Recopiez intégralement l'extrait sur le sommet social, sans y changer un seul caractère.

# [Extrait du document]
○ ○ ○ ○ ○
Laurent Berger : «Un sommet social qui arrive bien tard»

Publié le par Gérard

TCHATNicolas Sarkozy réunira demain patronat et syndicats à l'Elysée pour un sommet social. Laurent Berger secrétaire national CFDT en charge de l'emploi, a répondu à vos questions.

 

Laurent Berger, le 17 juin 2009 à Paris. (Photo Patrick Kovarik. AFP)

 

Paco. Quel est l'objectif déclaré de ce sommet social ?
Laurent Berger. C'est un sommet que la CFDT avait réclamé fin août pour une question d'urgence, liée à l'augmentation du chômage. Il arrive bien tard, en janvier, mais en même temps il n'est jamais trop tard pour agir sur l'urgence, à condition que l'on soit bien sur les questions d'urgence. L'urgence, pour nous, c'est le soutien aux chômeurs et aux salariés menacés de perdre leur emploi.
○ ○ ○ ○ ○
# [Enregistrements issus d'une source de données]

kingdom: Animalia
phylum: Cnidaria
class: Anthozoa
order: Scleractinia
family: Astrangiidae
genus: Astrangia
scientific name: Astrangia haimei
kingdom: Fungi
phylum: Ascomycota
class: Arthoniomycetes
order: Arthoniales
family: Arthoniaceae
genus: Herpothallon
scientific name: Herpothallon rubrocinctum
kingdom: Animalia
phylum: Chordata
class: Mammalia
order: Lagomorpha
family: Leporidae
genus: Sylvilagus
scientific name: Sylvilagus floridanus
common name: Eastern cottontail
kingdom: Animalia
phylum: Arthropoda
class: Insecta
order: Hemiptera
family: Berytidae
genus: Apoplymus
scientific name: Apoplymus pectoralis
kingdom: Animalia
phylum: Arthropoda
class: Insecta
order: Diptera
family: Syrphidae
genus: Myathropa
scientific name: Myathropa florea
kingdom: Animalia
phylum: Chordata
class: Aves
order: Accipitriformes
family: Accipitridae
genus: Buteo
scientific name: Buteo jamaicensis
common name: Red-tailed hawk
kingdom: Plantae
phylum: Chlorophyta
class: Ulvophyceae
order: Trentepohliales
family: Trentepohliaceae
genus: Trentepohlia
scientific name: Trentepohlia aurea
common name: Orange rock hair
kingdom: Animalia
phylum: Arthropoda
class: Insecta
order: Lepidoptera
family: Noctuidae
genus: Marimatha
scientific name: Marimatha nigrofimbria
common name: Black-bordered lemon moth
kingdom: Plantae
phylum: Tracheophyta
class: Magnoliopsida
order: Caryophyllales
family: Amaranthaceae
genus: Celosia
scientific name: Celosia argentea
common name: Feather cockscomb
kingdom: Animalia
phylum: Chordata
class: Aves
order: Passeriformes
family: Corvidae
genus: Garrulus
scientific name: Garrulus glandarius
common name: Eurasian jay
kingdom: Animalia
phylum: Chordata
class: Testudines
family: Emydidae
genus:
○ ○ ○ ○ ○
# [Réponse à l'exercice]
Laurent Berger : «Un sommet social qui arrive bien tard»

Publié le par Gérard

TCHATNicolas Sarkozy réunira demain patronat et syndicats à l'Elysée pour un sommet social. Laurent Berger secrétaire national CFDT en charge de l'emploi, a répondu à vos questions.

 

Laurent Berger, le 17 juin 2009 à Paris. (Photo Patrick Kovarik. AFP)

 

Paco. Quel est l'objectif déclaré de ce sommet social ?
Laurent Berger. C'est un sommet que la CFDT avait réclamé fin août pour une question d'urgence, liée à l'augmentation du chômage. Il arrive bien tard, en janvier, mais en même temps il n'est jamais trop tard pour agir sur l'urgence, à condition que l'on soit bien sur les questions d'urgence. L'urgence, pour nous, c'est le soutien aux chômeurs et aux salariés menacés de perdre leur emploi.